(TEXT BLOCK)

There are clothing options available for sun protection. Special clothing with an Ultraviolet Protection Factor (UPF) can offer broad-spectrum protection from the sun. The following companies sell UPF clothing online: Coolibar® (www.coolibar.com) and Solumbra® (www.sunprecautions.com). Outdoor companies, such as REI, Columbia, The North Face, and Patagonia also sell UPF clothing. Look for clothing with a UPF of 30 or greater.

Nicotinamide: A recent scientific study published in the New England Journal of Medicine has shown that taking 500 mg of nicotinamide twice daily can reduce the development of actinic keratosis, as well as both basal and squamous cell skin cancers. Nicotinamide is a derivative of Vitamin B3 that enhances DNA repair and keeps the immune system strong. This can be purchased inexpensively online if it is not available at your local pharmacy. It is important to purchase either nicotinamide or niacinamide but not niacin. Niacin is similar but can cause intense facial flushing and discomfort.

(End TEXT BLOCK)
(STORED DATA)

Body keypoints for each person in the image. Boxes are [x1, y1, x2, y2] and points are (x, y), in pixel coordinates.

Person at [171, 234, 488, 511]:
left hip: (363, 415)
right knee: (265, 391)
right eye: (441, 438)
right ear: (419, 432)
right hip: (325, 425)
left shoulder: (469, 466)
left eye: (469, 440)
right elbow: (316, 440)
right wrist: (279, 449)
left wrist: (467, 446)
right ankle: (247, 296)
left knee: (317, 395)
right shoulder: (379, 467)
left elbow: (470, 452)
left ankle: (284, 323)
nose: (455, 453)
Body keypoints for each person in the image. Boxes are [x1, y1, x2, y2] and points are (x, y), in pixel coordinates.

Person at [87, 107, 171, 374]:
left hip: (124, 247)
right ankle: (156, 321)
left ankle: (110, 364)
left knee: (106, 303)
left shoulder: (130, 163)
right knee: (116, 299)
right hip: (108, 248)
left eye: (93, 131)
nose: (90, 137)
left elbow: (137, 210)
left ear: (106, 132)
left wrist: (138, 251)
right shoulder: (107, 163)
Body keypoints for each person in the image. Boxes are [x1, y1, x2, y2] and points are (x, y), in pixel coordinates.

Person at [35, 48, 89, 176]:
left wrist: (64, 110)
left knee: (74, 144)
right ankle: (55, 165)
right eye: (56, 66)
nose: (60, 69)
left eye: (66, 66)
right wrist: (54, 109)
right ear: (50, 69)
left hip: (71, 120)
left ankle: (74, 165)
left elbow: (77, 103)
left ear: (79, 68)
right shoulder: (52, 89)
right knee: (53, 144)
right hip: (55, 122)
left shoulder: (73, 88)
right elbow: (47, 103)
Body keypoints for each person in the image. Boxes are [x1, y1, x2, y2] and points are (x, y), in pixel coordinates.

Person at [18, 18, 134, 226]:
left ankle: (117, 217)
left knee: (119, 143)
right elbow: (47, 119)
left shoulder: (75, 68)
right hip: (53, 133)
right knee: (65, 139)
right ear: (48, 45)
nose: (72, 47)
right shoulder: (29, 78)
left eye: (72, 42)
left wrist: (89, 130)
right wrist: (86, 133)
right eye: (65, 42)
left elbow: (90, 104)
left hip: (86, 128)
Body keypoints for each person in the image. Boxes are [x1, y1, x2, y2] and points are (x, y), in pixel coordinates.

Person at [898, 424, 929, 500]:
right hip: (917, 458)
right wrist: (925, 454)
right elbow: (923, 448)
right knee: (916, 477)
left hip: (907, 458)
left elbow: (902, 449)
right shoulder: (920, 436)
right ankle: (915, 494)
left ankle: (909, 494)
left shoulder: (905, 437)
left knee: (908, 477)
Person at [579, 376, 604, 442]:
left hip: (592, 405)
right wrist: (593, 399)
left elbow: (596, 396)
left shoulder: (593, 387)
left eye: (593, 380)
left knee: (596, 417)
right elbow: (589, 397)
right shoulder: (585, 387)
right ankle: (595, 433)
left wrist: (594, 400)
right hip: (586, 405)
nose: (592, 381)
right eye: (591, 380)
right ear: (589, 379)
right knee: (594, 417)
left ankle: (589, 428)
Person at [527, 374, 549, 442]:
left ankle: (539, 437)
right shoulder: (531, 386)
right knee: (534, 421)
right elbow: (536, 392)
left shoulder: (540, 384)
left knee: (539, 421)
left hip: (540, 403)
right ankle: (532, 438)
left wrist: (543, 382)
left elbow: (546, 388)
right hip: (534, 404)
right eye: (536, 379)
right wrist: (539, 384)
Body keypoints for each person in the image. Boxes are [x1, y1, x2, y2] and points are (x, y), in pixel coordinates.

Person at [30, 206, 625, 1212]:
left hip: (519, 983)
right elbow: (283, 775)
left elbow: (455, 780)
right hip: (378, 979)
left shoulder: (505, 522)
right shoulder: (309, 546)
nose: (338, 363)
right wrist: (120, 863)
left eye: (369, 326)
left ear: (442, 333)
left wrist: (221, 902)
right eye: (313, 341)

(End STORED DATA)

→ **APPLY WHAT YOU READ**
1. What minimum UPF rating does the sun protection text recommend looking for in clothing?
2. Summarize the sun protection text in two sentences.

→ **SOLUTIONS PER TASK**
1. A UPF of 30 or greater.

2. Clothing with an Ultraviolet Protection Factor (UPF) of 30 or greater can offer broad-spectrum sun protection and is sold online by companies such as Coolibar and Solumbra, as well as by outdoor companies like REI, Columbia, The North Face, and Patagonia. A study in the New England Journal of Medicine found that taking 500 mg of nicotinamide twice daily can reduce actinic keratosis and basal and squamous cell skin cancers, and buyers should choose nicotinamide or niacinamide rather than niacin, which can cause intense facial flushing.